Obama spells out priorities for potential second term

With the election quickly closing in, Obama made clear his priorities for a potential second term last week in a 20 page mailer and television ads being distributed in critical swing states. With the release of this last-minute agenda, the Obama campaign is responding to criticism from the right that he has failed to lay out a comprehensive plan should he win the election.

The lengthy booklet details the president’s policies and agenda in five different policy areas. In some, such as healthcare, he outlines what has already been accomplished while in others, he specifies what he does not plan to do, such as privatize Social Security.

The principal goals that the booklet outlines parallel the staples of his 2008 campaign, including improving education, manufacturing, energy production, taxing the wealthy more to reduce the deficit, and ending the war in Afghanistan. Approximately 3.5 million copies have been printed and distributed throughout the key swing states.

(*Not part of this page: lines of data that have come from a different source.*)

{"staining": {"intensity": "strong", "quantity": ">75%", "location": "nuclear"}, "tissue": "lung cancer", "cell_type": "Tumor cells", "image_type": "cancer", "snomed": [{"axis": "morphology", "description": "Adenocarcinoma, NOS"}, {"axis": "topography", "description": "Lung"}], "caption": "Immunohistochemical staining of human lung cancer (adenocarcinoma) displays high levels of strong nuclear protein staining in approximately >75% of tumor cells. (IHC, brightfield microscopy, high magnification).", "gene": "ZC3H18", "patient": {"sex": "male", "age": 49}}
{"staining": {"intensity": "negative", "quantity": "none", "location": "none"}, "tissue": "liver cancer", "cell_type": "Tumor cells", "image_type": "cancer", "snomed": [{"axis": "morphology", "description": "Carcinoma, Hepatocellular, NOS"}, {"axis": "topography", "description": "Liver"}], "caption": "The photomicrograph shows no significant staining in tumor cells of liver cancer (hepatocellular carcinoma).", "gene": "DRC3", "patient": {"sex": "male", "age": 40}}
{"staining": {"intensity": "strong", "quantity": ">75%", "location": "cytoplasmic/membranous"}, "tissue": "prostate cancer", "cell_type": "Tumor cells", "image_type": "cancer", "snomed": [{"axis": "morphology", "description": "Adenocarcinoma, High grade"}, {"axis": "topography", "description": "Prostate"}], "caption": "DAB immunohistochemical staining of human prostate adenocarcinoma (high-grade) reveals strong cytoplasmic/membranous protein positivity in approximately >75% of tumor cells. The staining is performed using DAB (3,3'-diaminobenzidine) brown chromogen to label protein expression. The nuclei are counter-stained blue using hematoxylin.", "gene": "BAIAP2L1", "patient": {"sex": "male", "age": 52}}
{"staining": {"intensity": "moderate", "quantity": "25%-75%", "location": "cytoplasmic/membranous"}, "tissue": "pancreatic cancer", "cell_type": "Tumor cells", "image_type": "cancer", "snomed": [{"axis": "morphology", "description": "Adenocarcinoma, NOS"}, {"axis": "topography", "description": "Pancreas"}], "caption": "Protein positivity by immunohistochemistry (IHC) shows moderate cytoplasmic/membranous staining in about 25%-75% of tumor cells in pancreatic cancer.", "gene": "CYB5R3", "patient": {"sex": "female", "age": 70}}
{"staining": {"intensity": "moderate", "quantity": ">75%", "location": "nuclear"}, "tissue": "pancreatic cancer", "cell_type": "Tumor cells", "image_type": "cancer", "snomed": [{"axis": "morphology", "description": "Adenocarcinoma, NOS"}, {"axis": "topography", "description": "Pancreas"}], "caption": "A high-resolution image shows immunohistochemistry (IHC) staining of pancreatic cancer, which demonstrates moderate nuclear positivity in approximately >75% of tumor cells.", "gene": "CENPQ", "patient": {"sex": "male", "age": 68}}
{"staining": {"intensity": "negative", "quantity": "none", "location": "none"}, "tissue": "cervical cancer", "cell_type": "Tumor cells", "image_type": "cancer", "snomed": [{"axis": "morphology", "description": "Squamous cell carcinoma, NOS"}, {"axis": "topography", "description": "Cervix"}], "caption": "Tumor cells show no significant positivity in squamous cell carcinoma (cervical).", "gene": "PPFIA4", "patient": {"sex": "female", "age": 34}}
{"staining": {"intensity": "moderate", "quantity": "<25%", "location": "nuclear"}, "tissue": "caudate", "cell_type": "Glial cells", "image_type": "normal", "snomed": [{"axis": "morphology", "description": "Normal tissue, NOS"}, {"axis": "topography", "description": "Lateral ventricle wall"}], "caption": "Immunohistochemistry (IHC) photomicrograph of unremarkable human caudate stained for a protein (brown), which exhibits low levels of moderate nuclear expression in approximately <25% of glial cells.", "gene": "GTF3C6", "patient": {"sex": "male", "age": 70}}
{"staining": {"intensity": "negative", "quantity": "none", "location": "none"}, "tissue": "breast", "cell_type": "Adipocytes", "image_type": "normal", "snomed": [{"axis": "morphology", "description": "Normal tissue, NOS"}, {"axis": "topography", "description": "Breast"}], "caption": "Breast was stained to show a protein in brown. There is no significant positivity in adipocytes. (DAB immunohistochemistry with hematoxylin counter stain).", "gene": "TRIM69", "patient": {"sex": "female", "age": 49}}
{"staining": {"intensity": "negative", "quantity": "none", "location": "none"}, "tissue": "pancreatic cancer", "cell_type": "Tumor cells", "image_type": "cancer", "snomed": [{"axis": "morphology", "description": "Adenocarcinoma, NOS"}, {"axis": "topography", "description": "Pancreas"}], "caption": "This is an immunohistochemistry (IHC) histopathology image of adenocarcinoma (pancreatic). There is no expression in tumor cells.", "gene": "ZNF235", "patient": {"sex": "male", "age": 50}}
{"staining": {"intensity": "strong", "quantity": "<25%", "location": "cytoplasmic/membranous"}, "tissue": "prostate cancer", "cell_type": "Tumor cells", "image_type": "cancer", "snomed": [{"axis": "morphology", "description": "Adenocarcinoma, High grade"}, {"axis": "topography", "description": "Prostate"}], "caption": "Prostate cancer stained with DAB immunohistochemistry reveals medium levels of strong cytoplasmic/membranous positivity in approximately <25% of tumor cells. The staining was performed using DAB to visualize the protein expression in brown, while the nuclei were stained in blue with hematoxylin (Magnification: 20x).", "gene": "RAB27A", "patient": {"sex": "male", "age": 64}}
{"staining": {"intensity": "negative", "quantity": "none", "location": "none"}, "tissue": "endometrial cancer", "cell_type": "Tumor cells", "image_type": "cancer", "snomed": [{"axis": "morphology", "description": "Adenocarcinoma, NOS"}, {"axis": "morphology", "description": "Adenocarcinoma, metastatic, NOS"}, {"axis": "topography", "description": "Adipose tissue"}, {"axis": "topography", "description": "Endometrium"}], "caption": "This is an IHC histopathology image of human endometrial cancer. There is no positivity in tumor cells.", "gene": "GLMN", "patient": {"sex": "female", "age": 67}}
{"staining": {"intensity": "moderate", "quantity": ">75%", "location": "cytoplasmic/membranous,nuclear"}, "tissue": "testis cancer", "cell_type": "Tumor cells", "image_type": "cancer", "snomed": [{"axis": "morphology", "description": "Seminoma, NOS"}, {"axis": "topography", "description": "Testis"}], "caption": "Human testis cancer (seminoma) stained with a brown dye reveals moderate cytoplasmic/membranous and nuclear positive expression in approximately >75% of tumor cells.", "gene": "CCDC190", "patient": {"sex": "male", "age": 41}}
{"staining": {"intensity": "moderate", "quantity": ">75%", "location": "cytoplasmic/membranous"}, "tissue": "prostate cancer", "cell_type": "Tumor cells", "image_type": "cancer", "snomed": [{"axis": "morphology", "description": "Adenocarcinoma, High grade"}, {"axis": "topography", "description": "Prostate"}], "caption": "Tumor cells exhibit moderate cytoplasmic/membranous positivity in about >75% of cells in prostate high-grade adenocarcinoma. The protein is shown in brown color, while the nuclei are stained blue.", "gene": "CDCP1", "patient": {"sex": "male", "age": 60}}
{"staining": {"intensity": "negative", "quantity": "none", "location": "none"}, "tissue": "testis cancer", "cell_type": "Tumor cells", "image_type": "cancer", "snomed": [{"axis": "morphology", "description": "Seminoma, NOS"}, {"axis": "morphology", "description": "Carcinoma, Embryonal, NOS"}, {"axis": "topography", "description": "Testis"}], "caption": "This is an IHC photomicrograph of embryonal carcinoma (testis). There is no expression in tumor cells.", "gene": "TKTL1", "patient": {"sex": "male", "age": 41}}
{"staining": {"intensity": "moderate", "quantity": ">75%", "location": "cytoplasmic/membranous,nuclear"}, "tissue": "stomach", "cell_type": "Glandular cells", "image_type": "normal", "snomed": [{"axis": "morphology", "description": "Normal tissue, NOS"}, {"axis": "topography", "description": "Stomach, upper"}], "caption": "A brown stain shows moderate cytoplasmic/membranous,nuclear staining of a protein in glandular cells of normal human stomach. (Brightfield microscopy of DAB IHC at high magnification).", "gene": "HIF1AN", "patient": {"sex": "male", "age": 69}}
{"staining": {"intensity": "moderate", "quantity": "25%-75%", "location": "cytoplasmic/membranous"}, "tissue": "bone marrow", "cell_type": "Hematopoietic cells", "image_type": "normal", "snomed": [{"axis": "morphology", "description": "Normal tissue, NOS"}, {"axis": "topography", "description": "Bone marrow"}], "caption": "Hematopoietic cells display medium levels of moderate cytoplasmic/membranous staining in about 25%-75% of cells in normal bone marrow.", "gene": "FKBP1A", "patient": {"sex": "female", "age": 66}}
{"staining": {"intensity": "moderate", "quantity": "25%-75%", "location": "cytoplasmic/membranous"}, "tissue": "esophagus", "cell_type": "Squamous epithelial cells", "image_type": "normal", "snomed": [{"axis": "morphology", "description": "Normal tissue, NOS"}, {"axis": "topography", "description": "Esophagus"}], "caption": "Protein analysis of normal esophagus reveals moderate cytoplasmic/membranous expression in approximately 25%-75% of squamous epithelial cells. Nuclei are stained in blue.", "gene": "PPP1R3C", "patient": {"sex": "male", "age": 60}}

In addition to the book, the Obama campaign has also released a 60-second television ad similarly laying out the his goals for a second term. The ad begins with the improvements made in the past four years, such as adding five million jobs into the economy and bringing home soldiers. Afterwards, the president explains the same priorities released in the booklet.

 

 

The agenda Obama has released in these efforts has made evident the key difference in his election strategy this year versus in 2008: a much more limited agenda.

At a campaign stop in Florida this weekend, Romney criticized the president’s plan as inadequate and called Obama’s reelection effort "the incredible shrinking campaign."

He said, "They keep on talking about smaller and smaller things."

Photo courtesy of A.Siegel/Flickr

Obama's limited agenda may be due to the fact that he has already accomplished much of his goals.

"This guy did so much in his first term that still needs to be regulated out and adjudicated," Paul Glastris, editor in chief of The Washington Monthly, said to NPR. "If all he does in the next four years is dealing with what he did in the first four, that will be a hell of a good eight years."

Still, some voters are calling for more details. "Sometimes you've got to spell it out for people," Anna Oshea, a nurse from Delray Beach, said to the Wall Street Journal. "A few more examples might change people's minds. Some people really want to hear it more laid out."